Amid the continuing dispute over the over-diagnosis and overtreatment of thyroid cancer, a local university announced a research result Thursday, providing new diagnostic criteria for the disease inflicting Koreans, whose characteristics are different from foreigners’.

The Catholic University of Korea Seoul St. Mary’s Hospital said it hoped the latest study would solve the prolonged controversy over the excessive diagnosis and treatment of thyroid cancer in the nation.

Korean doctors remain divided into two groups over the issue – one group believes in the excess while the other does not think so.

The dispute about over-diagnosis and overtreatment of thyroid cancer has not ended yet in Korea.

The former group cited a series of studies in 2011, which found 81 out of 100,000 people were diagnosed with thyroid cancer, nearly 10 times higher than the global average. The latter says thyroid cancer can metastasize and be fatal for patients, stressing the need to get more positive – if cautious – in diagnosis and treatment.

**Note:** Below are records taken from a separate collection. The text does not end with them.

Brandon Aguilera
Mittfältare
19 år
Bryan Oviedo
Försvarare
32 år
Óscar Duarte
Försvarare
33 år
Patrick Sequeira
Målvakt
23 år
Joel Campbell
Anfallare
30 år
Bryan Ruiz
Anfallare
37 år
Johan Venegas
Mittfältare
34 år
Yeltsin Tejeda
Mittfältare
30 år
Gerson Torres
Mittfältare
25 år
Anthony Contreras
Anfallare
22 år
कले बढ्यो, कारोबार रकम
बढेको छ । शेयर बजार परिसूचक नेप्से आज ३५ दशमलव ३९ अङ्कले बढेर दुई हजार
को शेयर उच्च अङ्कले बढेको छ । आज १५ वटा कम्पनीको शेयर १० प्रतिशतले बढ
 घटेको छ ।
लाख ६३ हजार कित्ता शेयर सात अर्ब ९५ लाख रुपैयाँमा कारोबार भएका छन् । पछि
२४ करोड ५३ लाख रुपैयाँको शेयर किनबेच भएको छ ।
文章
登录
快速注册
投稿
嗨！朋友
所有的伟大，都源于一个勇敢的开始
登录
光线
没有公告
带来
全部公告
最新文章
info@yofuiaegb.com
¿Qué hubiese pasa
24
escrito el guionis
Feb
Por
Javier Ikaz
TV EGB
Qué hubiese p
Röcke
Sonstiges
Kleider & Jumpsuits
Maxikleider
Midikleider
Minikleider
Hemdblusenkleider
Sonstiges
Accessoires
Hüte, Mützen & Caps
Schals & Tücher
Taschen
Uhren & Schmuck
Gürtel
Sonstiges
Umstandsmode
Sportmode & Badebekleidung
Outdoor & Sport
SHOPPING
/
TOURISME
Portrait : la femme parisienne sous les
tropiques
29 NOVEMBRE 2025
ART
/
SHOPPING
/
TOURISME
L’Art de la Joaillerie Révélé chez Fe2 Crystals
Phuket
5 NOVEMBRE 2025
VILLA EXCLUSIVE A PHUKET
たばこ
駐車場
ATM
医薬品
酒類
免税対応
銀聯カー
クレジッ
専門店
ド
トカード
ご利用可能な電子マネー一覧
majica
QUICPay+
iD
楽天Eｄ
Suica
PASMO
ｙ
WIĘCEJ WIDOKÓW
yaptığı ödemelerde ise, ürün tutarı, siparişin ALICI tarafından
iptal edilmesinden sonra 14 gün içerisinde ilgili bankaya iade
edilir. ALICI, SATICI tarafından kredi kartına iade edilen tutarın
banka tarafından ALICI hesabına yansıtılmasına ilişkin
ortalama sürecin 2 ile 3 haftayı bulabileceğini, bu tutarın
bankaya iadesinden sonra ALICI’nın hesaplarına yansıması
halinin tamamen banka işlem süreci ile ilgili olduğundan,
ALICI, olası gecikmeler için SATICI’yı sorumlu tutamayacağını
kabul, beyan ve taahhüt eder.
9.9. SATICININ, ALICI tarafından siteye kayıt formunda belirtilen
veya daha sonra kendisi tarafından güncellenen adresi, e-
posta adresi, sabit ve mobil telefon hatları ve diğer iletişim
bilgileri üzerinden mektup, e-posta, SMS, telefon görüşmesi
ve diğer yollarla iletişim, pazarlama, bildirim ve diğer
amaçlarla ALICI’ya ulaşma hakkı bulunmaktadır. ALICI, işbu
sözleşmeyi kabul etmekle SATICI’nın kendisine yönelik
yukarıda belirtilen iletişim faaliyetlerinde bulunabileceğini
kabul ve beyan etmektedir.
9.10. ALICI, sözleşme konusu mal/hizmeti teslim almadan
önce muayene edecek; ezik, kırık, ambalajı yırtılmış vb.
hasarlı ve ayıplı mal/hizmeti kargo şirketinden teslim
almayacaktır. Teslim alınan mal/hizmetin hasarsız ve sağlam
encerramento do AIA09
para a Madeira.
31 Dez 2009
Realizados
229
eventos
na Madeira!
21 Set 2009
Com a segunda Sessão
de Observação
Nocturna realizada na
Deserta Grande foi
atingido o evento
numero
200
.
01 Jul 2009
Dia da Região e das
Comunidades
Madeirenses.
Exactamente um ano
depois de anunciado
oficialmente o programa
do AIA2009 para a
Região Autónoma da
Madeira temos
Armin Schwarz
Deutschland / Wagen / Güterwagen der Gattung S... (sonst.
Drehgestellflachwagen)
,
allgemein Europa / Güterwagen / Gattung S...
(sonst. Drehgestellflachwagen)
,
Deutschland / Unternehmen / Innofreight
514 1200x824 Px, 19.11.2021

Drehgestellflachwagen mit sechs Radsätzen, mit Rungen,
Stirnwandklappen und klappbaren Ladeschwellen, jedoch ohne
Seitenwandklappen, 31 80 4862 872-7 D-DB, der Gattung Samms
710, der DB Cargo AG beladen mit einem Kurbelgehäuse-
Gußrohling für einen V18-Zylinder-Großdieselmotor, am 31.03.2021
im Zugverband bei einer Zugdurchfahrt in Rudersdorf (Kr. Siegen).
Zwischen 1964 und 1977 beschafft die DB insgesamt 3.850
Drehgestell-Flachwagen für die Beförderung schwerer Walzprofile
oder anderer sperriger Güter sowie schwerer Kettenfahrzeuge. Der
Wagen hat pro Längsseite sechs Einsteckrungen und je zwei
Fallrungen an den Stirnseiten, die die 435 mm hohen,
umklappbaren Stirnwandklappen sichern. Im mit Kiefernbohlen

Development in the United States added fuel to their controversy. Last April, the U.S. reclassified thyroid cancer from encapsulated follicular variant of papillary thyroid carcinoma into noninvasive follicular thyroid neoplasm with papillary-like nuclear features (NIFTP) -- not a cancer in other words.

The decision came after findings that many papillary thyroid carcinomas are similar in appearance to cancer cells, but not as dangerous. The change was expected to affect around 10,000 of nearly 65,000 thyroid cancer patients a year in the U.S., according to the New York Times.

"By removing the word cancer, the term NIFTP acknowledges the low malignant potential of these tumors," Medscape quoted Kepal N. Patel of New York University Langone Medical Center as saying.

“This will potentially affect the way the disease is viewed by caregivers and patients [and] eliminate the psychological impact of receiving a cancer diagnosis,” Dr. Patel went on to say. “Furthermore, [this] should decrease the overtreatment that the term cancer often breeds, which in turn will reduce treatment costs and also lessen the risk of patients being exposed to unnecessary risk,"

The reclassification abroad raised a stir in Korea with some doctors using the news as evidence for over-diagnosis and overtreatment of thyroid cancer in Korea.

To solve this issue, the Catholic University of Korea, Seoul St. Mary’s Hospital conducted a study on 6,269 Korean patients who were diagnosed with a type of papillary thyroid carcinoma from 2008 to 2014 using the American NIFTP system.

The study found that only 105 of the total number of patients -- or 2 percent, unlike 10-20 percent among Americans and Europeans – belonged to NIFTP, indicating that there could be an over-diagnosis of thyroid cancer applied by a strict standard.

However, the study also found that, even with the more stringent diagnostic criteria, 2 percent of 95 NIFTP patients develop lymph node metastasis, forcing researchers to conclude that NIFTP cannot always be considered a benign tumor, although doctors can remove the tumor through surgery.

In the study, a mutation analysis of major genes involved in cancer development also revealed a possibility of error when applying NIFTP diagnostic criteria to the Korean demographic, causing researchers to call for the establishment of new diagnostic criteria that can close holes in current standards.

Although the controversy will continue for some time, the domestic study has shed some light on the need for reforming NIFTP standards to better fit treatment in Korea, and the need for improvement in the sector, medical experts here noted.